PROBLEM DESCRIPTION. Reproduce the data below line for line, with no changes to any character. Leave out the pictures.

Data records drawn from a dataset
━━━━━━━━━━
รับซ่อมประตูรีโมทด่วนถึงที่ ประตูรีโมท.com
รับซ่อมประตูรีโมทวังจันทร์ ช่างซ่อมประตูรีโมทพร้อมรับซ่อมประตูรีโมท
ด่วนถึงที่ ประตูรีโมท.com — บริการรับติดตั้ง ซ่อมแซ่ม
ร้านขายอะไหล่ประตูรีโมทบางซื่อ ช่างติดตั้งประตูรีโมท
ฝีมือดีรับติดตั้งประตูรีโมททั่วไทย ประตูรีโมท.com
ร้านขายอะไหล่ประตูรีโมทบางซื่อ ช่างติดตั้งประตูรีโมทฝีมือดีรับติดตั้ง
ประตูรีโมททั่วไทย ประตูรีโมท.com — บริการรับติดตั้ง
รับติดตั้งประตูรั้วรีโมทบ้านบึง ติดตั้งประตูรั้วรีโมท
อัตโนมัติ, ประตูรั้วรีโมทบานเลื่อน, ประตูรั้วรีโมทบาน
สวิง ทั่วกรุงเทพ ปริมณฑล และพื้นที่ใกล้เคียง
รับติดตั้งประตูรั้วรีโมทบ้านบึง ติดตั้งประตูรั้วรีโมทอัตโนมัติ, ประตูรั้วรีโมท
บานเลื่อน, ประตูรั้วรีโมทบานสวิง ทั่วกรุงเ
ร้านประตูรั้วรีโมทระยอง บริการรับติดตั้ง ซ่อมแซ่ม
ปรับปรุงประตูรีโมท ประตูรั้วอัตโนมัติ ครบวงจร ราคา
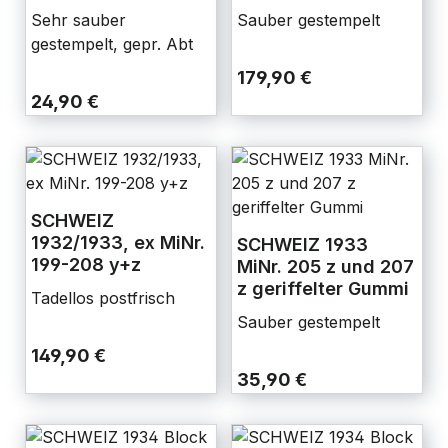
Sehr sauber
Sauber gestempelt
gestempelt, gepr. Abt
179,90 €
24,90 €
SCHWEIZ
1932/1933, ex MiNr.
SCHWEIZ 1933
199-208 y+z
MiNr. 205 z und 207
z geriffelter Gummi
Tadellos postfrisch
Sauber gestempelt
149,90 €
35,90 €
━━━━━━━━━━
TASK RESULT.
รับซ่อมประตูรีโมทด่วนถึงที่ ประตูรีโมท.com
รับซ่อมประตูรีโมทวังจันทร์ ช่างซ่อมประตูรีโมทพร้อมรับซ่อมประตูรีโมท
ด่วนถึงที่ ประตูรีโมท.com — บริการรับติดตั้ง ซ่อมแซ่ม
ร้านขายอะไหล่ประตูรีโมทบางซื่อ ช่างติดตั้งประตูรีโมท
ฝีมือดีรับติดตั้งประตูรีโมททั่วไทย ประตูรีโมท.com
ร้านขายอะไหล่ประตูรีโมทบางซื่อ ช่างติดตั้งประตูรีโมทฝีมือดีรับติดตั้ง
ประตูรีโมททั่วไทย ประตูรีโมท.com — บริการรับติดตั้ง
รับติดตั้งประตูรั้วรีโมทบ้านบึง ติดตั้งประตูรั้วรีโมท
อัตโนมัติ, ประตูรั้วรีโมทบานเลื่อน, ประตูรั้วรีโมทบาน
สวิง ทั่วกรุงเทพ ปริมณฑล และพื้นที่ใกล้เคียง
รับติดตั้งประตูรั้วรีโมทบ้านบึง ติดตั้งประตูรั้วรีโมทอัตโนมัติ, ประตูรั้วรีโมท
บานเลื่อน, ประตูรั้วรีโมทบานสวิง ทั่วกรุงเ
ร้านประตูรั้วรีโมทระยอง บริการรับติดตั้ง ซ่อมแซ่ม
ปรับปรุงประตูรีโมท ประตูรั้วอัตโนมัติ ครบวงจร ราคา
Sehr sauber
Sauber gestempelt
gestempelt, gepr. Abt
179,90 €
24,90 €
SCHWEIZ
1932/1933, ex MiNr.
SCHWEIZ 1933
199-208 y+z
MiNr. 205 z und 207
z geriffelter Gummi
Tadellos postfrisch
Sauber gestempelt
149,90 €
35,90 €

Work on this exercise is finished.